Your instructions
List every date that appears in the excerpt on substituting the opposite party's name in the consumer complaint.

Document section
The Consumer complaint being related to the issue of billing is clearly related to distribution activities and, by the clear terms of the Transfer Scheme itself, in case substitution of name is allowed it can only be to the name of MePDCL and not the Holding Company MeECL or any other entity. It may be noted that, although the Transfer Scheme was published on 31.03.2010, it was not immediately given effect to and its operation was kept in abeyance vide Notn. No. PE. 79/09/372 dated 19.5.2011 and finally made operative only from 01.04.2012 and not from 1.4.2010, as claimed by the O.P’s.

 

7.         Next we find that the provisions concerning pending proceedings are clearly laid down in the Transfer Scheme itself in para 5(13) thereof. These provisions read thus:

 

5(13) Pending proceedings - All proceedings of whatever nature by or against the Board pending on the effective date of transfer shall not abate or discontinue or otherwise in anyway be affected prejudicially by reason of the transfer scheme mentioned in the Act and in provisions of this Scheme, and such proceedings may be continued and prosecuted by or against the Transferee (s) to whom the assets and liabilities including all rights, obligations and contingencies relating to such proceedings are assigned in accordance with this Scheme. Such proceedings may be continued in the same manner and to the same extent as it would or might have been continued and prosecuted by or against the Board if the transfers specified in this Scheme had not been made.

 

These provisions alone can leave no manner of doubt in any mind that while pending proceedings of any nature whatsoever against the erstwhile MeSEB, which obviously includes the related complaint filed before this Commission, would not abate or be prejudicially affected, such proceedings can only be continued and prosecuted against the Transferee i.e, MePDCL. The converse of this is that no pending proceedings can continue against MeSEB which, in fact, has ceased to exist in the eye of law and any order passed for or against MeSEB would be null and void, besides being nothing but an exercise in futility.

 

8.         This application has been filed to substitute the name of the O.P. in the consumer complaint for the reasons above under the provisions of Order 22 Rule 10, CPC read with Order 1 Rule 10(2), CPC which read as follows.

 

Order 22 Rule 10, CPC:

 

“Procedure in case of assignment before final order in suit. –

(1) In other cases of an assignment, creation or devolution of any interest during the pendency of a suit, the suit may, by leave of the court, be continued by or against the person to or upon whom such interest has come or devolved.

 

Order 1 Rule 10(2), CPC:

 

(2) Court may strike out or add parties—

The court may at any stage of the proceedings, either upon or without the application of either party, and on such terms as may appear to the court to be just, order that the name of any party improperly joined, whether as plaintiff or defendant, be struck out, and that the name of any person who ought to have been joined, whether as plaintiff or defendant, or whose presence before the court may be necessary in order to enable the court effectually and completely to adjudicate upon and settle all the questions involved in the suit, be added.

[Source data]
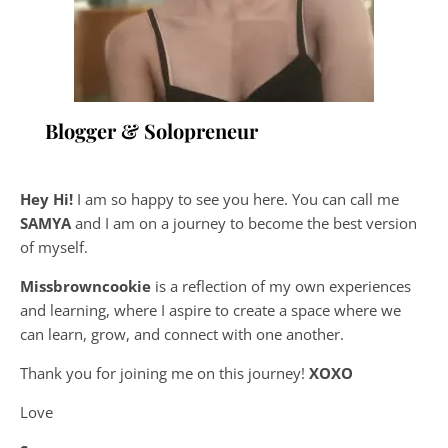
Blogger & Solopreneur
Hey Hi!
I am so happy to see you here. You can call me
SAMYA
and I am on a journey to become the best version
of myself.
Missbrowncookie
is a reflection of my own experiences
and learning, where
I aspire to create a space where we
can learn, grow, and connect with one another.
Thank you for joining me on this journey!
XOXO
Love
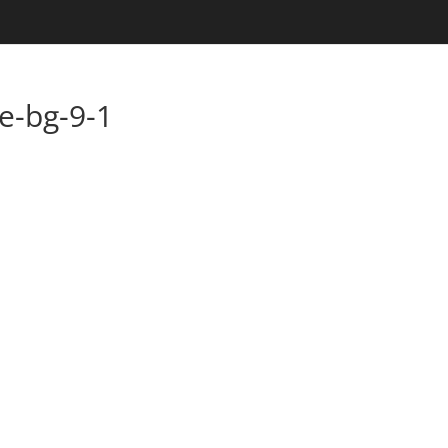
e-bg-9-1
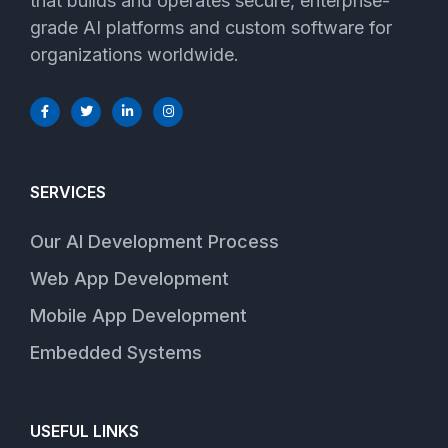
that builds and operates secure, enterprise-
grade AI platforms and custom software for
organizations worldwide.
SERVICES
Our AI Development Process
Web App Development
Mobile App Development
Embedded Systems
USEFUL LINKS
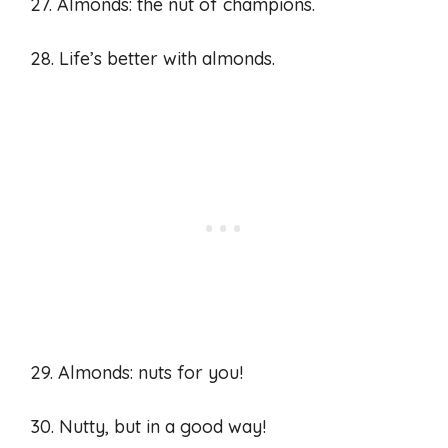
27. Almonds: the nut of champions.
28. Life’s better with almonds.
29. Almonds: nuts for you!
30. Nutty, but in a good way!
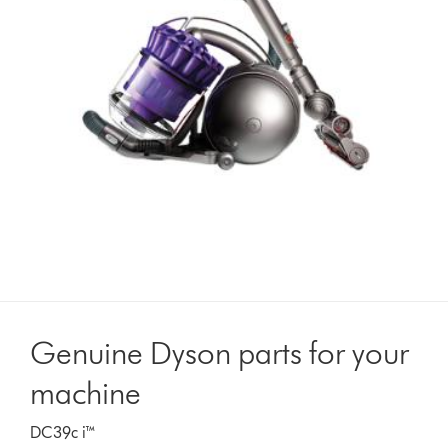
Genuine Dyson parts for your
machine
DC39c i™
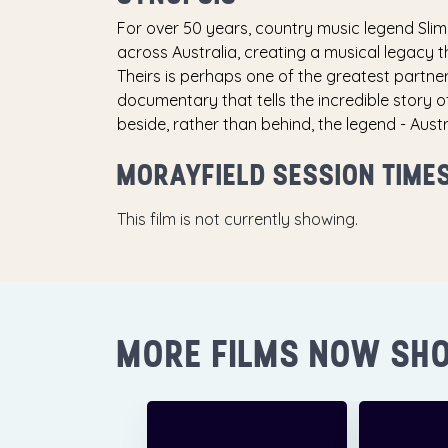
For over 50 years, country music legend Slim
across Australia, creating a musical legacy th
Theirs is perhaps one of the greatest partners
documentary that tells the incredible story o
beside, rather than behind, the legend - Aus
MORAYFIELD SESSION TIME
This film is not currently showing.
MORE FILMS NOW SH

Output for this task
- 31.03.2010
- 19.5.2011
- 01.04.2012
- 1.4.2010